The EU Deforestation Regulation suggests banning the importation of items associated with deforestation internationally in order to lessen the carbon footprint of the EU with respect to these imported agricultural products. The EU will use satellite imagery and remote sensing technologies to ascertain if EU imports and exports, namely agricultural items entering and/or leaving the EU, are connected to deforestation. Coffee and cocoa stakeholders must therefore comply to this mandatory regulation providing geo-locations of their plots of land. The regulation focuses mainly on land deforestated after 31st December, 2020 and will take effect from December 2025 for large companies and 30 June 2026 for micro- and small enterprises.
The European Union Deforestation Regulation (EUDR) is aimed at guaranteeing that the select products sold or produced within the EU do not contribute to deforestation or forest degradation worldwide. The EUDR entered into force on June 29, 2023, and provides affected entities 18 months to fully implement the law. As such, December 30, 2024 is the date upon which most affected entities must demonstrate “deforestation-free” compliant products. (In an October 1, 2024 Press Release, the EU Commission proposed a revised phase-in period for reporting and compliance. If approved by the European Parliament and the Council, it would provide an extra 12 months for implementation, making the EUDR law applicable on 30 December 2025 for large companies and 30 June 2026 for micro- and small enterprises.)
The EUDR currently focuses on the import and export of seven key commodities to/from the European Union that are considered to have the largest impacts on global deforestation – cattle, soy, palm oil, wood / timber, coffee, cocoa, and rubber – and certain products derived from these commodities. The law obliges operators and traders that import and / or sell these products on the EU market (or exports them out of the EU market) to exercise mandatory due diligence and evaluate deforestation and other legal risk within their supply chains. Affected companies will be required to submit due diligence statements to a centralized EU information system (registry) that ensures products are “deforestation-free and legally produced.” To claim the products are deforestation-free, the products themselves or their in-scope inputs must not have been produced on land that was deforested or degraded after December 31st, 2020.

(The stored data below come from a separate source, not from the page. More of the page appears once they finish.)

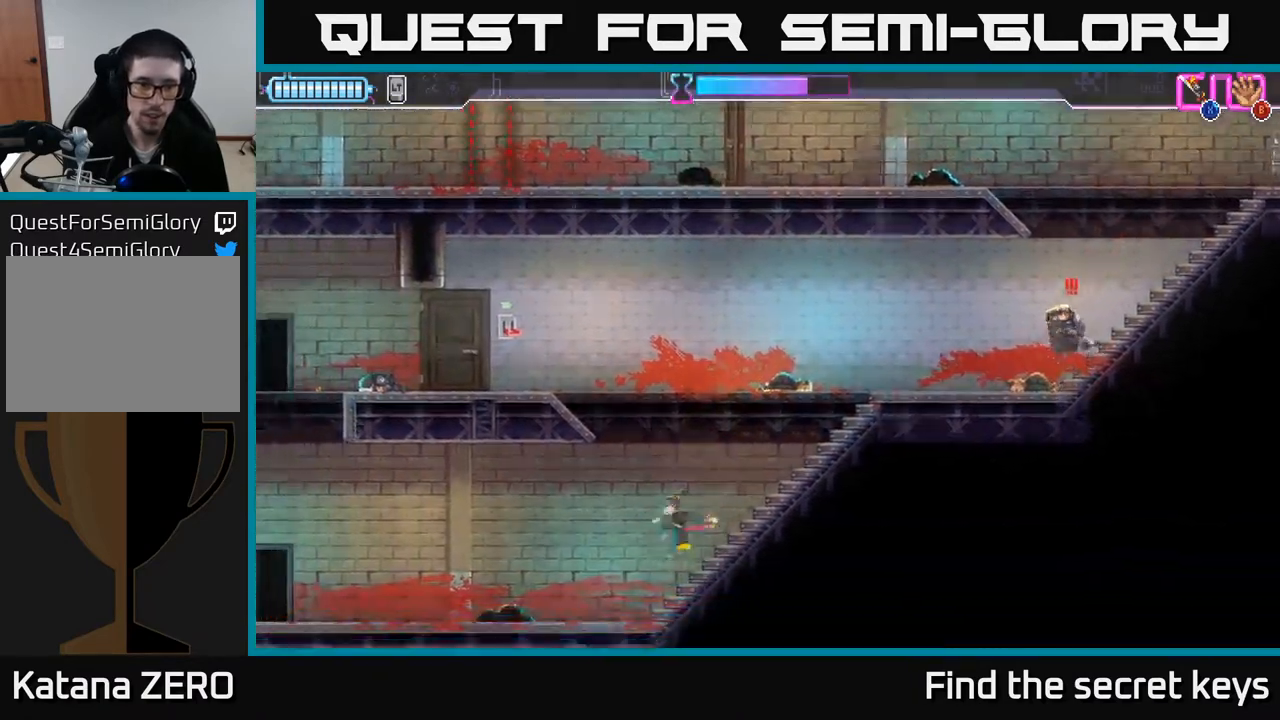
{"buttons": [], "left_stick": "left", "right_stick": "center", "events": []}
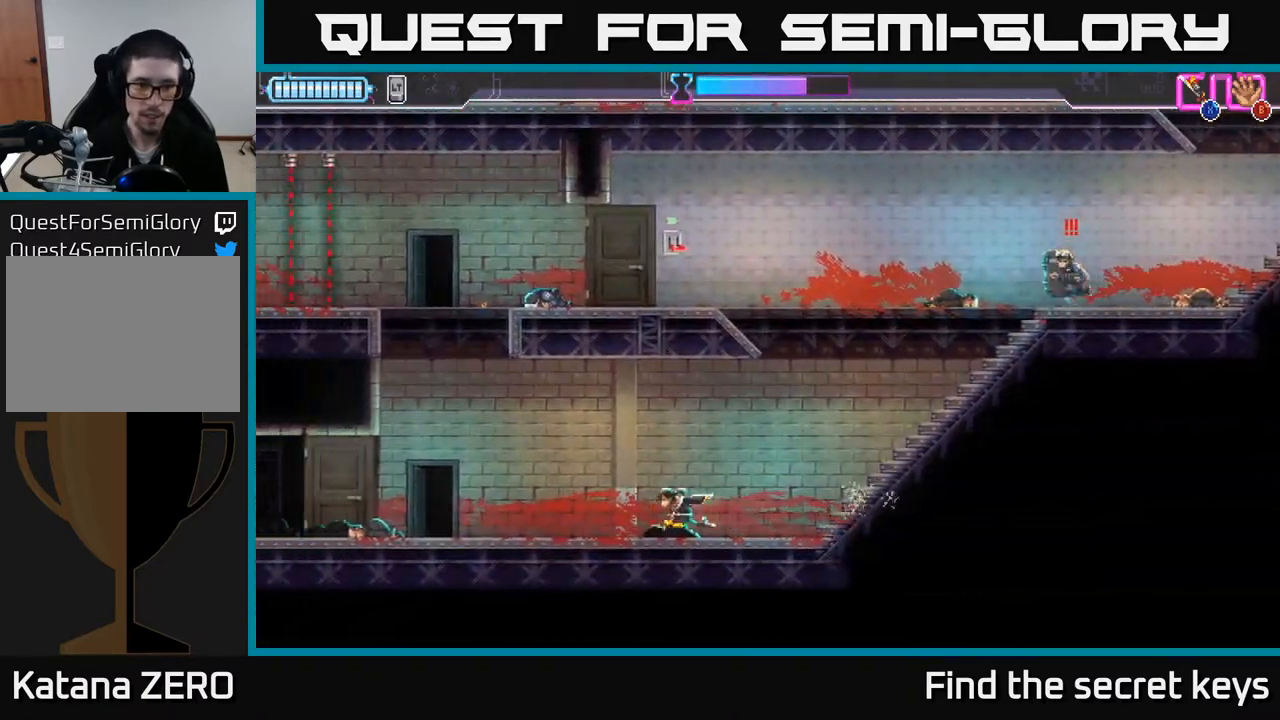
{"buttons": [], "left_stick": "left", "right_stick": "center", "events": []}
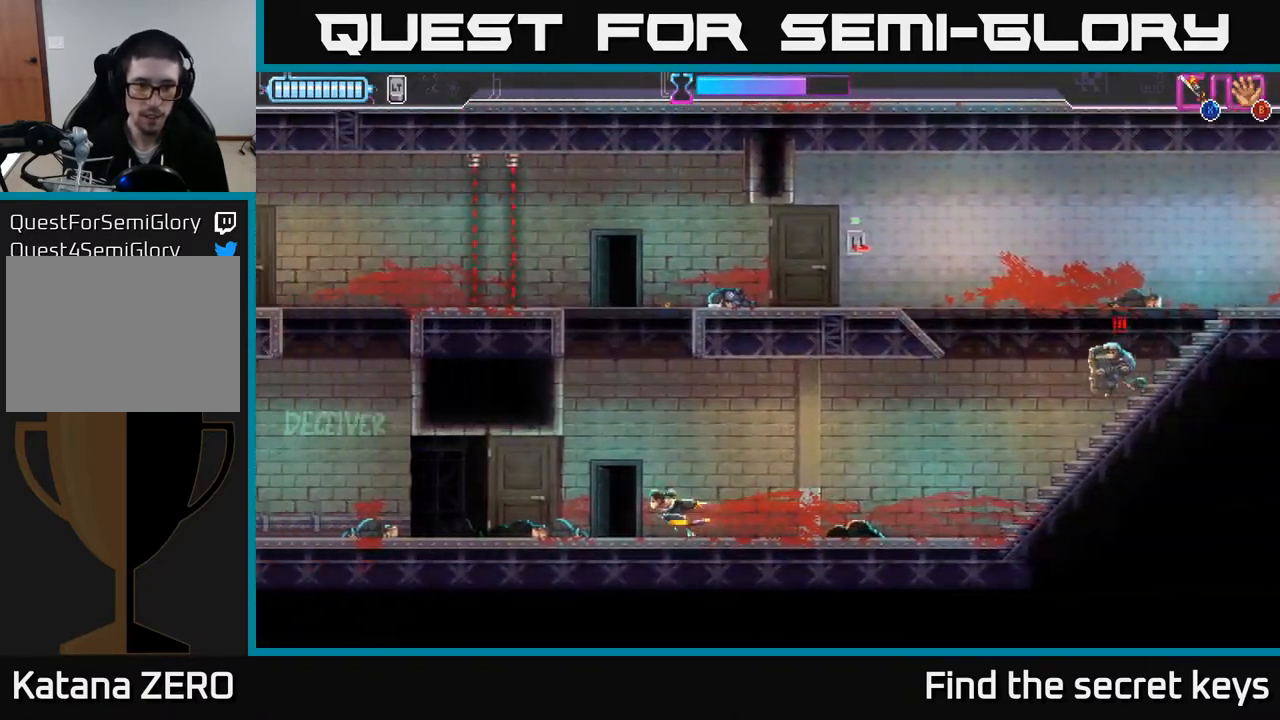
{"buttons": ["A"], "left_stick": "center", "right_stick": "center", "events": [[17, "A", "down"], [333, "A", "up"], [433, "A", "down"], [500, "left_stick", "center"]]}
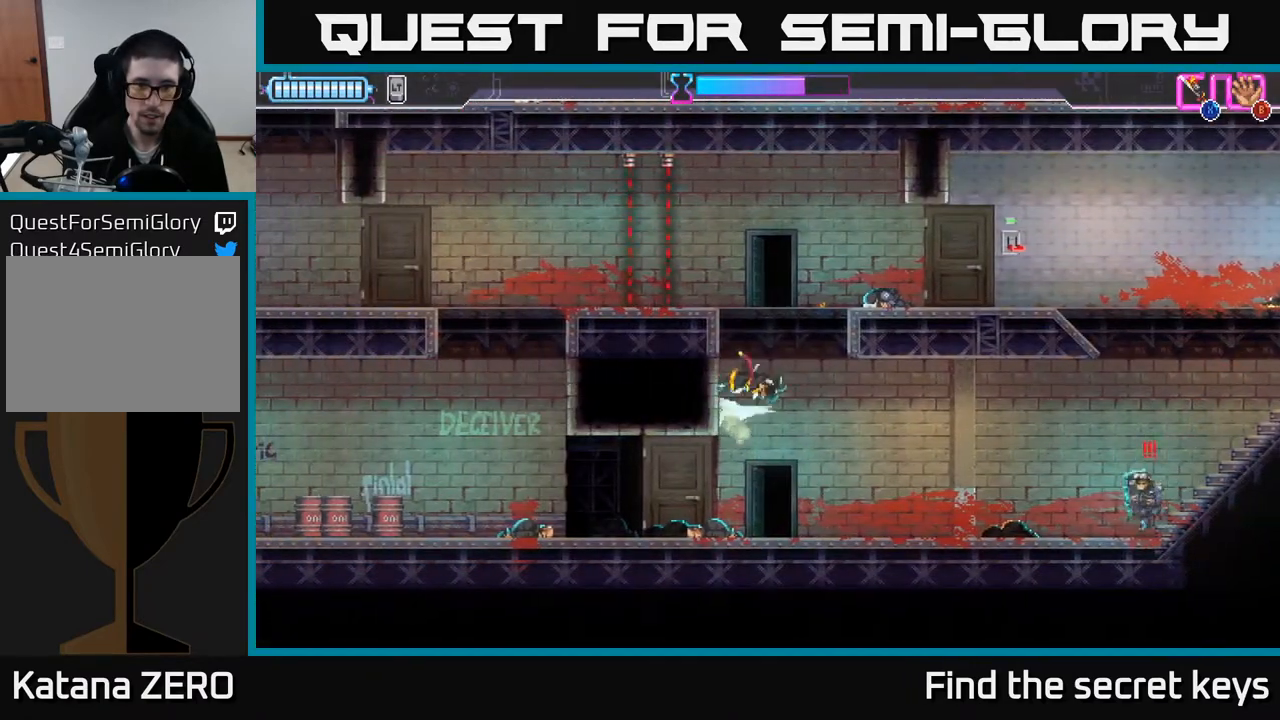
{"buttons": [], "left_stick": "right", "right_stick": "center", "events": [[83, "A", "up"], [150, "A", "down"], [150, "left_stick", "left"], [283, "A", "up"], [367, "left_stick", "center"], [450, "left_stick", "right"]]}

The EUDR will require companies to build out a robust due diligence system that covers all of the seven commodities and their derived products sourced globally. For companies with existing due diligence systems, integrating the EUDR requirements will require a significant overhaul due to the level of detail required by the law.
Competent authorities in each EU member state will be charged with monitoring operators and traders’ compliance with EUDR. Spot checks and reviews of due diligence systems based on risk will be conducted. Products found to have a high risk of non-compliance – or lacking sufficient detail – may be held in customs while due diligence checks are completed. Competent authorities may seize product and charge fees to recoup costs of monitoring activities that detect non-compliant products.